One further note is that the interpretative framework of the present study assumes that perceptual, central, and motor stages of cognitive processing can be distinguished (in line with classical cognitive psychology and much research in the self-prioritization literature, e.g., Janczyk et al., 2019). However, neuroscience research has shown that decisional and motor processes do not necessarily unfold in a serial manner (Kaufman et al., 2015). For example, where activity in the motor cortex once served as an index for purely motor processes (for example, in ERP studies), this preparatory ‘motor’ activity can reflect, for example, vacillation or hesitation during the decisional process (Kaufman et al., 2015). Responses can be selected, unselected, and reselected before a commitment to a response is made. Although vacillation, indecision, and hesitation can all influence RT duration, interpretation of the present study findings can accommodate this possibility. Execution of the movement once a commitment to a response has been made was measured separately from response selection processes. The button being released in the present study’s bimanual task responses indicated the motor decision (which target), and so response selection processes ended prior to movement onset (Rubichi & Pellicano, 2004; Scorolli et al., 2015). We also ruled out that explicit decisional response biases operating through visual-feedback-driven processes underpin the self-advantage. Furthermore, although ‘changes of mind’ can arise in movement responses, Kaufman et al. (2015) observed in their study that these internal processes were specific to free choice trials, and never observed in forced-choice trials. There are other developments in neuroscience, however, such as the more radical approaches of 4E (embodied, embedded, enactive, and extended) cognition and predictive coding theories based on the free energy principle, which do not share the present study assumptions about the architecture of cognition (see Newen et al., 2018).
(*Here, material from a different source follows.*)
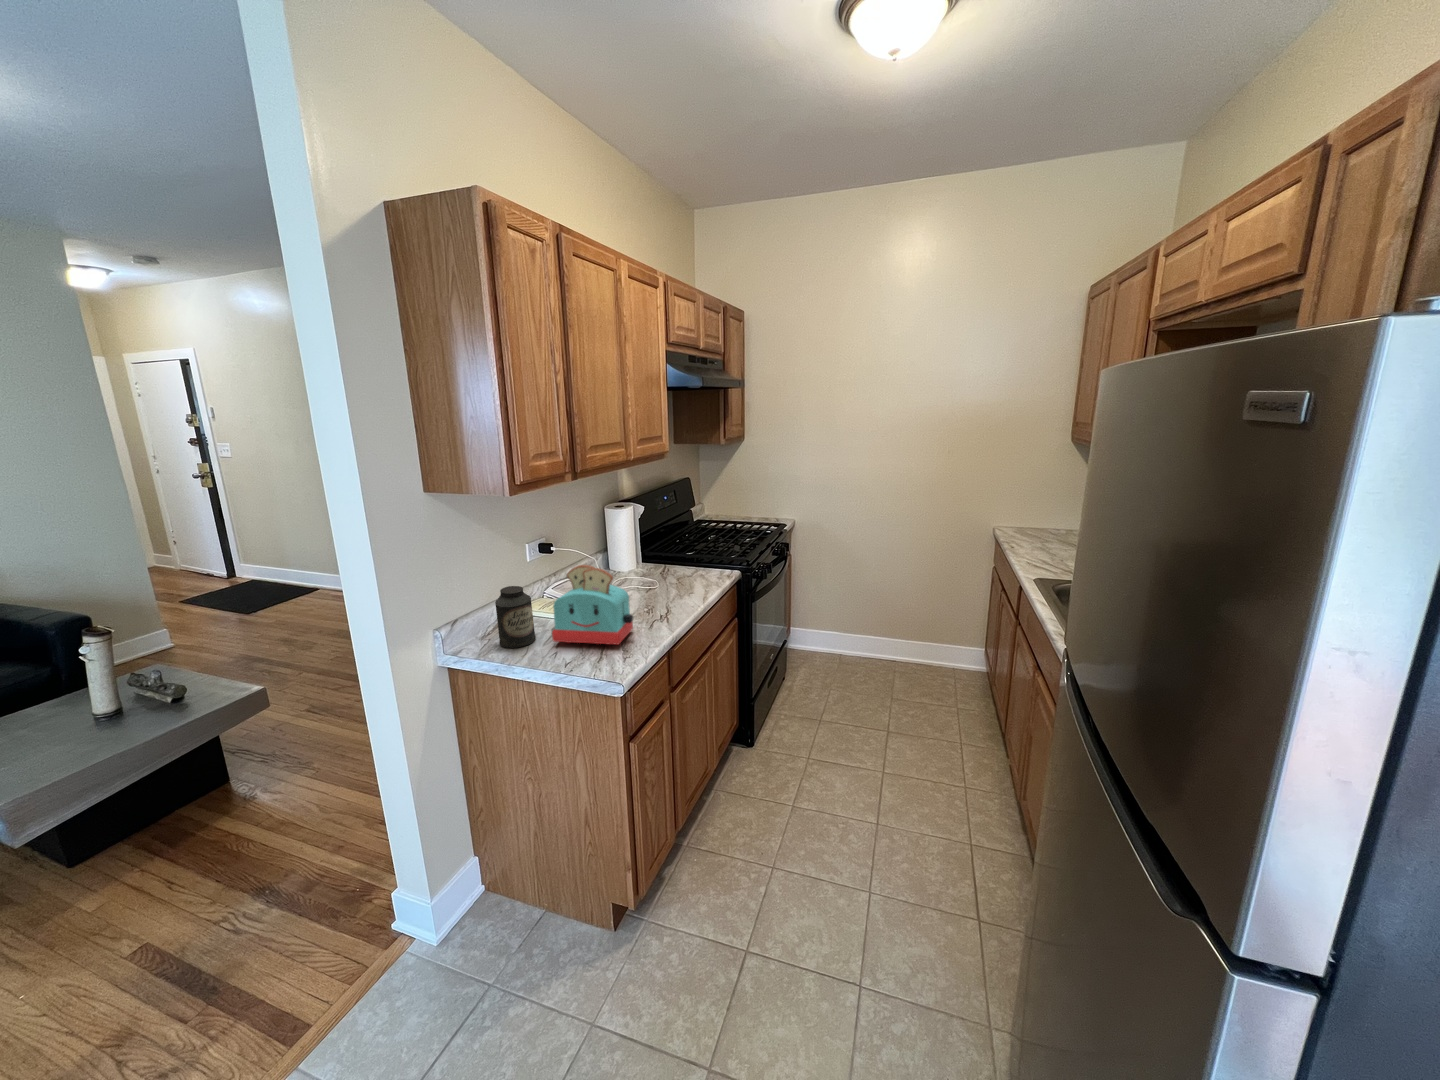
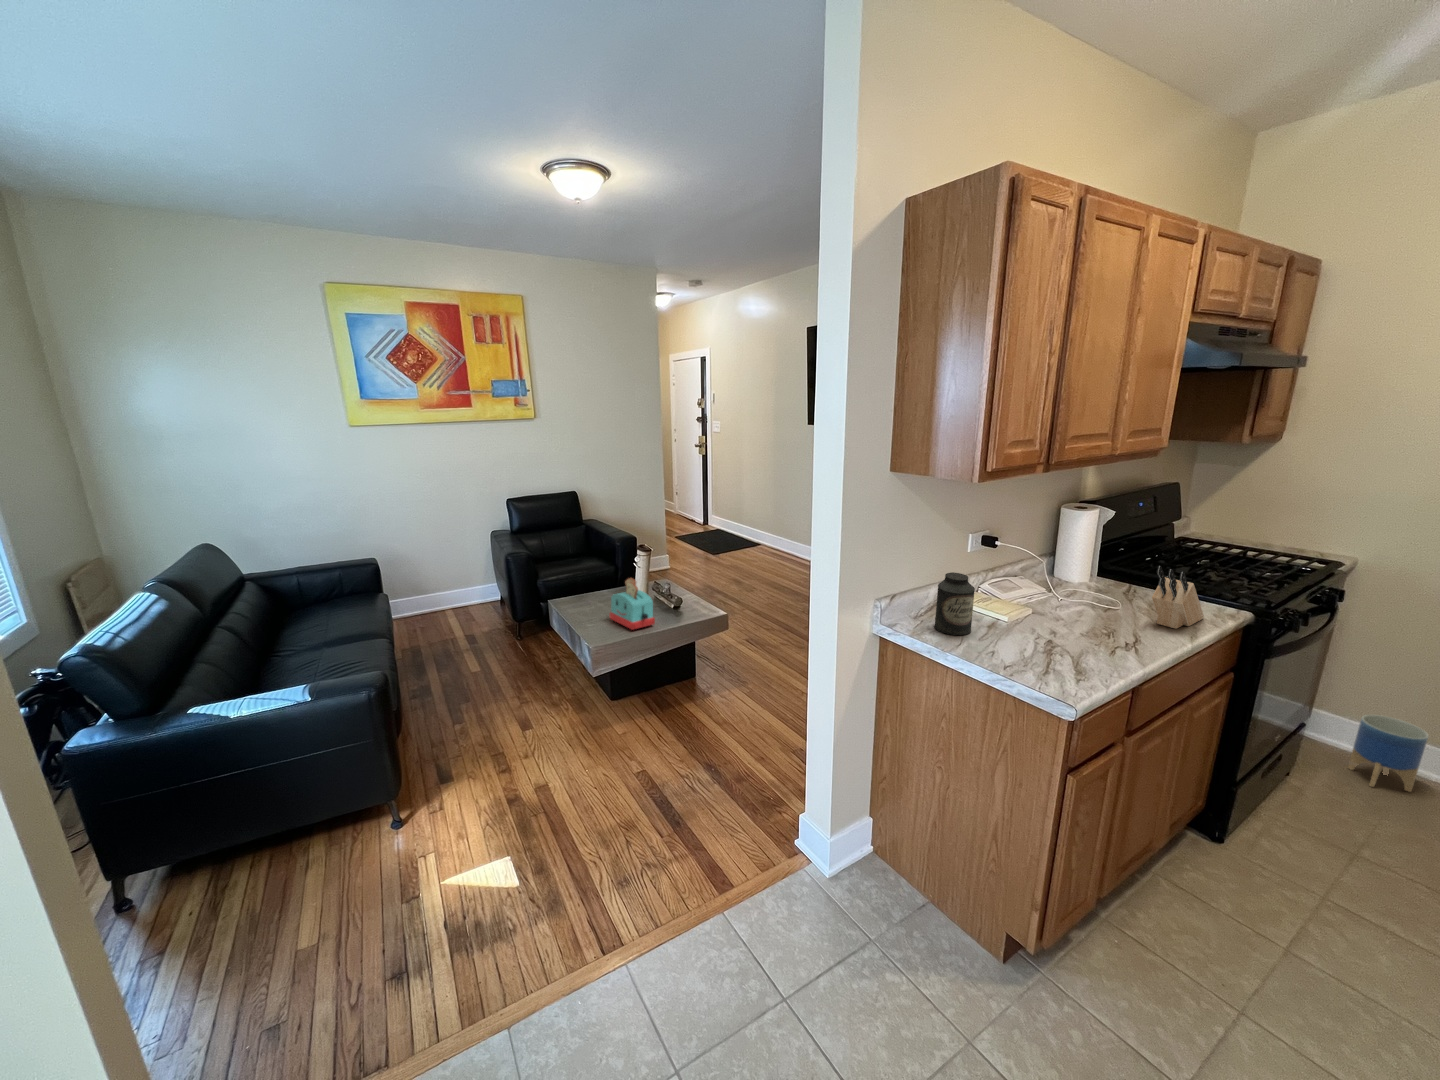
knife block: none [674,548,711,594] -> present [1152,566,1204,629]
toaster: present [552,565,633,645] -> present [610,578,655,630]
planter: none [811,618,841,667] -> present [1348,715,1428,792]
Future studies could examine self-referential versus other-referential processing in the context of these alternative frameworks to provide new insights into self-referential processing in action.

Conclusion

The present study examined whether self-relevance can modulate the motor stage of responses in Desebrock et al.’s (2018) adaptation of Sui et al.’s (2012) matching task. In Experiment 1, visual feedback was occluded and a ballistic task response used, while in Experiment 2, responses were directed away from the stimuli and the participant’s body. The advantage for self in the initiation and execution of arm-movement responses emerged in both experiments. These findings indicated that the self-advantage in arm-movement responses does not depend on affective S–R compatibility processes, nor on an explicit response bias operating through visual-feedback-driven execution processes. They support the view that self-relevance in Sui et al.’s matching task has a multiple-stage influence (Humphreys & Sui, 2016; Sui & Humphreys, 2015), countering the suggestion that effects of self-relevance arise only in higher-order cognitive or central-stage processes (e.g., Janczyk et al., 2019).